Because, quite simply, it wasn’t there!
Ancient Calendars: The Birth of Civilization
It is a fact that ancient cultures from both sides of the globe initially devised a solar calendar. Then, after a long period of time, the solar-lunar calendar was developed. What is very difficult to understand is… if the Sun and Moon were both present throughout mankind’s development, how is it possible that the Moon was initially ignored in favor of the Sun? It doesn’t fit!
Historians and scholars do not appear to have taken into account the fact that this is not the way even the most primitive of minds would work when devising a calendar. Consider the following:
Take away 5,000 years of science and put yourself in their environment.
You are living off the land in a small community at the mercy of the elements. To survive you require food and shelter. A basic calendar is required for husbandry and farming. Knowing when to plant to enable you to reap the best rewards. Upon observing the heavens, you deduce that the seasons coincide with the heavenly movements of the Sun and Moon. Now this is the unbelievable part – bearing in mind that the Sun would pale into insignificance and seem like a natural phenomenon next to the awe-inspiring phases of the Moon, you totally ignore the Moon in favor of the Sun!

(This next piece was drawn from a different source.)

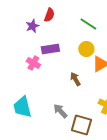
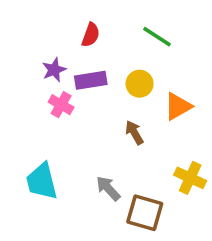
red semicircle: (49, 15) -> (91, 35), moved
purple star: (32, 26) -> (54, 70), moved
yellow circle: (86, 49) -> (140, 84), moved

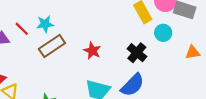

I propose that the ancients did not ignore the Moon – it was simply not there to ignore! Solar calendars appeared first because the Sun was the only major ‘God’ in the heavens by which to monitor the seasons.
My research methods are unorthodox as far as academic expectations go, as I take a child like and lateral analysis of things instead of slavishly following preconceived ideas at the expense of missing the most obvious explanations.
A revelation? No it’s just a start in support my theory of past planetary chaos and Earth’s capture of the Moon in circa 2000bc.
Many revelations will follow… revelations that will blow history out of the water!